Chronique

Martin Wind, Philip Catherine, Ack Van Rooyen

White Noise

Martin Wind (b), Philip Catherine (g), Ack Van Rooyen (bugle).

Label / Distribution : Laika Records

Installé depuis 25 ans à New York, Martin Wind publie avec White Noise son onzième album. Après Light Blue en 2018, on retrouve le contrebassiste allemand aux côtés de deux musiciens amis avec lesquels il collabore de longue date : le guitariste belge Philip Catherine et le trompettiste bugliste hollandais Ack Van Rooyen.

Voilà un trio de haute tenue aux couleurs européennes, armé d’une sensibilité mélodique éclatant aux premières notes d’un album dont le caractère intime et la tonalité confidente pourraient laisser imaginer que les musiciens pressentaient le chamboulement du monde à venir, quelques mois seulement après son enregistrement en novembre 2019.

Martin Wind a voulu, avec de tels partenaires auxquels il voue une grande admiration depuis ses années d’adolescence, « faire chanter les instruments » tout en privilégiant une esthétique minimaliste, ce qu’il définit par la notion de « Less is More ». Un défi parfaitement relevé. Entre compositions originales (trois sont signées par le contrebassiste) et reprises de standards (dont un lumineux « Everything I Love » de Cole Porter), toutes les conditions sont ici réunies pour délivrer une musique pacifiée, d’une grande douceur, fortement dosée en lyrisme. Elle met ainsi en lumière, sans qu’ils ne cèdent jamais à la tentation d’une démonstration qui n’est plus de leur âge, la fluidité et l’expressivité du jeu de chacun des musiciens. La composition titre est à cet égard exemplaire : délicatement flottante, d’une évidence trompeuse, toute en sensibilité et écoute de l’autre – n’oublions jamais que l’interaction est l’oxygène du jazz – elle est à elle seule un moment d’apesanteur caractérisant le disque dans son ensemble. Tout cela chante, et si par prudence on évitera d’évoquer l’idée de bonheur, il est certain que la joie habite les huit compositions au programme. La texture sonore du trio, toute en élégance feutrée, est de plus parfaitement restituée par une prise de son sans faute.

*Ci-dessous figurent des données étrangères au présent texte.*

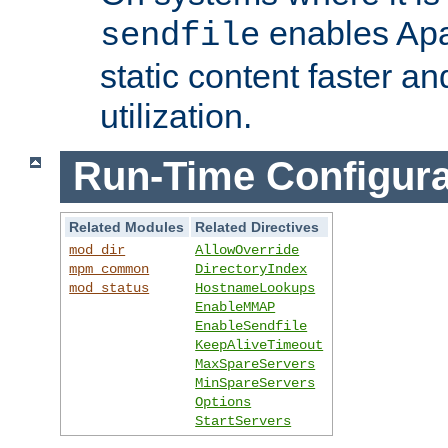
enables Apa
sendfile
static content faster a
utilization.
Run-Time Configura
Related Modules
Related Directives
mod_dir
AllowOverride
mpm_common
DirectoryIndex
mod_status
HostnameLookups
EnableMMAP
EnableSendfile
KeepAliveTimeout
MaxSpareServers
MinSpareServers
Options
StartServers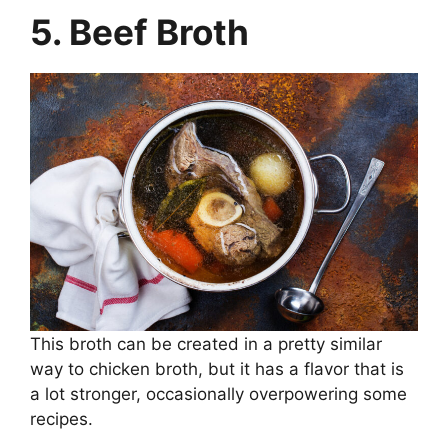
5. Beef Broth
This broth can be created in a pretty similar
way to chicken broth, but it has a flavor that is
a lot stronger, occasionally overpowering some
recipes.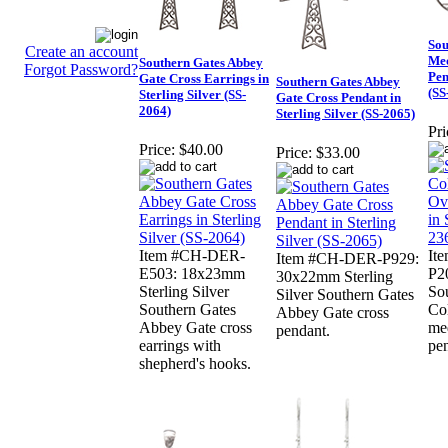
Sou
Create an account
Me
Southern Gates Abbey
Forgot Password?
Pen
Gate Cross Earrings in
Southern Gates Abbey
(SS
Sterling Silver (SS-
Gate Cross Pendant in
2064)
Sterling Silver (SS-2065)
Pri
Price:
$40.00
Price:
$33.00
Item #CH-DER-
It
Item #CH-DER-P929:
E503: 18x23mm
P20
30x22mm Sterling
Sterling Silver
So
Silver Southern Gates
Southern Gates
Co
Abbey Gate cross
Abbey Gate cross
me
pendant.
earrings with
pe
shepherd's hooks.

Dans les notes de pochette, Martin Wind évoque un échange avec Ack Van Rooyen à qui il disait qu’il avait joué « comme un ange » : outre que cette phrase résume parfaitement l’état d’esprit qui régnait à Malines (Belgique), la réponse du Hollandais – dont le bugle est un enchantement constant – ne manque pas d’humour : « Peut-être, mais comme un ange à la retraite ». Charme et élégance en action, on l’aura compris. Laissez-vous donc séduire.